Revisions to MSN-0069 guidance are under development. The CFRs Implementation Committee, on which MFDA staff participates, is the forum where issues of this nature are considered collectively by staff of the CSA, MFDA, and IIROC. We will work in conjunction with the other regulators to consider the development of guidance in this area, and in doing so will take into account the matters raised by the commenter.
Relationship Disclosure – Rule 2.2.7
An investor advocate association expressed the view that written disclosure respecting the impact of fees, as required under Rule 2.2.7(1), should be supplemented by discussions with the client as to the impact of fees at the time of account opening, or when the client is making an investment decision.
In addition to providing the mandatory written disclosure, we encourage Members, and Approved Persons to discuss fees and costs with their clients at the time of account opening, and when clients are making investment decisions.
Drafting Related Comments
Relationship Disclosure Information – Rule 2.2.7
An industry association referenced the requirement to describe the products and services offered by the Member, as set out under Rule 2.2.7(1)(b), and expressed the view that subsections 2.2.7(1)(c) and (d) are part of the requirement under (b), and are intended to work together. The commenter suggested that subsections 2.2.7(c), and (d), be renumbered, respectively, to 2.2.7(b)(i), and 2.2.7(b)(ii).
We have deleted subsection 2.2.7(1)(b) to provide additional clarification in respect of the matters raised by the comment.
Client Lending and Margin – Rule 3.2.1
An industry association proposed the following (highlighted) addition to Rule 3.2.1 (b)(ii):
(ii) the Approved Person has obtained the written approval of their Member to lend the money, or extend the credit, permit the purchase of securities on margin, or provide the guarantee.
Members and Approved Persons may not permit a client to purchase securities on margin. Members and Approved Persons may only advance mutual fund proceeds in connection with the redemption of mutual fund securities, as set out under revised Rule 3.2.1(c), and subject to the conditions set out under subsections 3.2.1(c)(i)-(v).

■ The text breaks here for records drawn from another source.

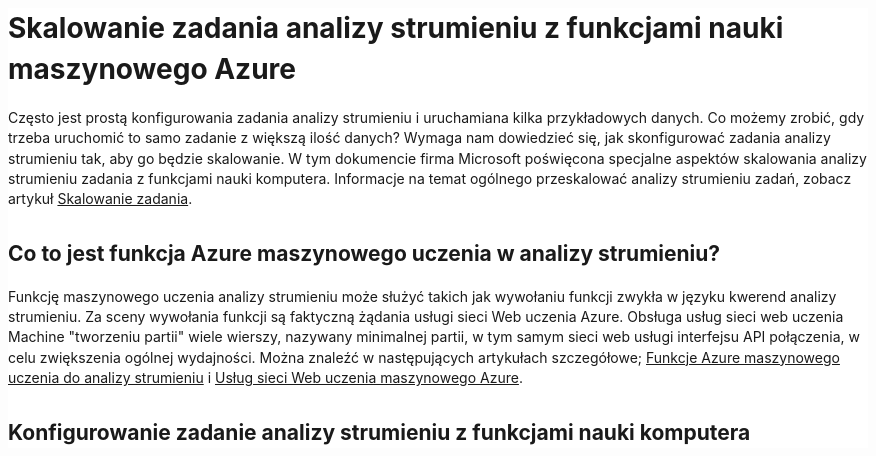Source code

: <properties
    pageTitle="Skalowanie zadania analizy strumieniu z funkcjami Azure maszynowego uczenia | Microsoft Azure"
    description="Dowiedz się, jak prawidłowo skalowanie analizy strumieniu zadań (podziału, ilość SU i inne) podczas korzystania z funkcji Azure maszynowego uczenia."
    keywords=""
    documentationCenter=""
    services="stream-analytics"
    authors="jeffstokes72"
    manager="jhubbard"
    editor="cgronlun"
/>

<tags
    ms.service="stream-analytics"
    ms.devlang="na"
    ms.topic="article"
    ms.tgt_pltfrm="na"
    ms.workload="data-services"
    ms.date="09/26/2016"
    ms.author="jeffstok"
/>

# <a name="scale-your-stream-analytics-job-with-azure-machine-learning-functions"></a>Skalowanie zadania analizy strumieniu z funkcjami nauki maszynowego Azure

Często jest prostą konfigurowania zadania analizy strumieniu i uruchamiana kilka przykładowych danych. Co możemy zrobić, gdy trzeba uruchomić to samo zadanie z większą ilość danych? Wymaga nam dowiedzieć się, jak skonfigurować zadania analizy strumieniu tak, aby go będzie skalowanie. W tym dokumencie firma Microsoft poświęcona specjalne aspektów skalowania analizy strumieniu zadania z funkcjami nauki komputera. Informacje na temat ogólnego przeskalować analizy strumieniu zadań, zobacz artykuł [Skalowanie zadania](stream-analytics-scale-jobs.md).

## <a name="what-is-an-azure-machine-learning-function-in-stream-analytics"></a>Co to jest funkcja Azure maszynowego uczenia w analizy strumieniu?

Funkcję maszynowego uczenia analizy strumieniu może służyć takich jak wywołaniu funkcji zwykła w języku kwerend analizy strumieniu. Za sceny wywołania funkcji są faktyczną żądania usługi sieci Web uczenia Azure. Obsługa usług sieci web uczenia Machine "tworzeniu partii" wiele wierszy, nazywany minimalnej partii, w tym samym sieci web usługi interfejsu API połączenia, w celu zwiększenia ogólnej wydajności. Można znaleźć w następujących artykułach szczegółowe; [Funkcje Azure maszynowego uczenia do analizy strumieniu](https://blogs.technet.microsoft.com/machinelearning/2015/12/10/azure-ml-now-available-as-a-function-in-azure-stream-analytics/) i [Usług sieci Web uczenia maszynowego Azure](machine-learning/machine-learning-consume-web-services.md#request-response-service-rrs).

## <a name="configure-a-stream-analytics-job-with-machine-learning-functions"></a>Konfigurowanie zadanie analizy strumieniu z funkcjami nauki komputera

The CFR amendments, as we understand, are not intended to change MFDA Member business models. If we were to permit the purchase of securities by a client on margin, this would give rise to significant changes to KYC requirements (i.e. for the purpose of assessing client creditworthiness), capital and segregation requirements, and would also potentially result in changes to existing MFDA requirements in respect of maintaining client cash in trust, and the use of free credits.
An Approved Person would be permitted to provide a guarantee to a client where the conditions of Rule 3.2.1(b)(i) and (ii) are met. We have made minor additional conforming changes to Rule 3.2.1(b)(ii) to clarify this matter.
Policy No. 2 – Branch Supervision Requirements
Policy No. 2. Part IV, sets out requirements in respect of Branch Office Supervision. An industry association expressed the view that the role of the Branch Manager is to review the suitability determination made by an Approved Person, not to make an independent suitability determination. As a result, this commenter suggested certain drafting changes to Parts III, IV, and V of Policy No. 2, as a result of which the words “make a suitability determination”, would be changed to “review/assess a suitability determination”.
The Branch Manager will not be expected to make a new suitability determination, but rather to assess the suitability determination required to be made by the Approved Person. To clarify this matter, we have made the Policy No. 2 changes suggested by the commenter.